3Vide chapter. Page 125, Col 2.

In certain situations, the county and the metropolitan park district have an important and legitimate place in the park and recreational picture. In the largely rural county, the county appears to be the logical agency to establish and manage systems of parks and recreational areas which will provide, reasonably near at hand, some of those means of recreation that are socially valuable but which otherwise the country dweller is likely to lack—areas that will appeal to or stimulate his feeling for beauty, that will preserve some typical sections of the native landscape, that will cater specifically to his gregarious instincts or provide him with the means of indulgence in group games and sports. That suggestion is made with full consciousness of the possibility that, because of the shockingly uneconomic multiplicity of counties, it may be impractical for many of them to undertake a park and recreational program and provide competent planning, development, and administration. This situation points to the vital necessity of State park and recreational agencies equipping themselves to supply State aid in the form of advisory service on both the technical and administrative phases of such county undertakings.

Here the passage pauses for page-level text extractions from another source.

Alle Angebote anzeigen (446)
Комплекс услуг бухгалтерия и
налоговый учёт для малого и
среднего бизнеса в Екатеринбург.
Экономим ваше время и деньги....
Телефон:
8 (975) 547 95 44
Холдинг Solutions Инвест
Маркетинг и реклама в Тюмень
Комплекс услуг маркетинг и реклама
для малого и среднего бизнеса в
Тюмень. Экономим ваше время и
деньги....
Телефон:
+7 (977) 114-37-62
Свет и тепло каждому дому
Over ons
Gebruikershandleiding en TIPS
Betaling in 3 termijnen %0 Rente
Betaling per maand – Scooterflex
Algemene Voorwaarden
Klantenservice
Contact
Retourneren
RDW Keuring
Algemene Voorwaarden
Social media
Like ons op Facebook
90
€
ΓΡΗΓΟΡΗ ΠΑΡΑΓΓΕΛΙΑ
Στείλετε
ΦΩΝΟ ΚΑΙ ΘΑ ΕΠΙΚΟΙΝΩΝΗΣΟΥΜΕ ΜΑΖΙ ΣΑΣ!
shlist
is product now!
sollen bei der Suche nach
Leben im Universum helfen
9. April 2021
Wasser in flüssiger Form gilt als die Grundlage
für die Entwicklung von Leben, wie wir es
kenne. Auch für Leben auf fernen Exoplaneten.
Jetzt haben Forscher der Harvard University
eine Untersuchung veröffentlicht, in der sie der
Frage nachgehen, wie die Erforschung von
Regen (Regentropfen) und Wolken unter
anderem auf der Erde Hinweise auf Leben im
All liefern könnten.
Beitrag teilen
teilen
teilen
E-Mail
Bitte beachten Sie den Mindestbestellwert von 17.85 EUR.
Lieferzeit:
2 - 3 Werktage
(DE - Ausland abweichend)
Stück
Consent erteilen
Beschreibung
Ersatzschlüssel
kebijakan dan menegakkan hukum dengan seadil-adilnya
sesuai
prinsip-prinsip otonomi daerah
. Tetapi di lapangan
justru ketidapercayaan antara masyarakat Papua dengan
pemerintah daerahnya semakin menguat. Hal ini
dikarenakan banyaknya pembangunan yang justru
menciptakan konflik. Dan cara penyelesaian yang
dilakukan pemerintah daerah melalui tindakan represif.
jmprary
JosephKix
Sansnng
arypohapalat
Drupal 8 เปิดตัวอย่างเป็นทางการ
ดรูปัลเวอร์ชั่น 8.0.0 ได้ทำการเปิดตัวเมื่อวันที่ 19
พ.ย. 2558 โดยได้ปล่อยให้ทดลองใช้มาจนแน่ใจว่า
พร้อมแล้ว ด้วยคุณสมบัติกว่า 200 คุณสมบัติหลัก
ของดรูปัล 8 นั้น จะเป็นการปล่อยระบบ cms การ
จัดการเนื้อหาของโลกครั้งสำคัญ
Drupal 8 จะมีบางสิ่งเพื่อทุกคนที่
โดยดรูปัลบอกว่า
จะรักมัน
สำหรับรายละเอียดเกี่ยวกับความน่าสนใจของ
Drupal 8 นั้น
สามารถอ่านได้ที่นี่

In complete contrast is the typical metropolitan park system, serving a city, or even two or more cities whose zones of influence overlap, and the nearby satellite communities with their varying degrees of urbanization. These are not infrequently established on county boundary bases, as in Milwaukee County, Wisconsin, and the Cook County Forest Preserve District in Illinois. They provide a reasonable and workable means of affording day-by-day recreation to those whom they are designed to serve, and which would be unlikely to be adequately provided by the cities which form the core of the metropolitan community.

It will be seen that provision of adequate recreational facilities for the Nation as a whole is in very large degree dependent on joint agreement and action on the part of agencies at the several levels of government, and that this must be based upon understanding of and agreement on the logical degree of responsibility each bears toward situations in which there is a legitimate joint interest. As a means of bringing this about the application of the Federal aid principle to the relationship between the Federal Government and the States, and of the State aid principle to the relationship between State and local units of government is coming more and more to the fore as a possible solution. Its effectiveness is proved in a number of fields of governmental activity and, specifically, in other branches of conservation such as forestry and wildlife. In these it has served mightily to spur activity and accomplishment for purposes of genuine national or State significance, and it has tended to equalize the burden of that accomplishment on the public as a whole.

Few persons today are likely to discount seriously the value of a truly national highway system or to deny that, without Federal aid, there would be many States which would still be far back of the procession in supplying roads that are essential components of that national system. Every reason, of human need and of equalization of burden, which can be adduced in support of such aid for highways, education, forestry, wildlife, etc., applies also to the preservation of our scenic, historic, scientific, and outdoor recreational resources and their development for human use. It seems probable that such aid could be extended by such methods as would protect the national interest without involving any undesirable encroachment on the independence of action of State and local government. National, State and local interest and responsibility are inextricably intermingled in this as in almost every other field of human endeavor, but there appears to be no good reason why that community of interest and responsibility cannot be placed ultimately on a coordinated and sound basis.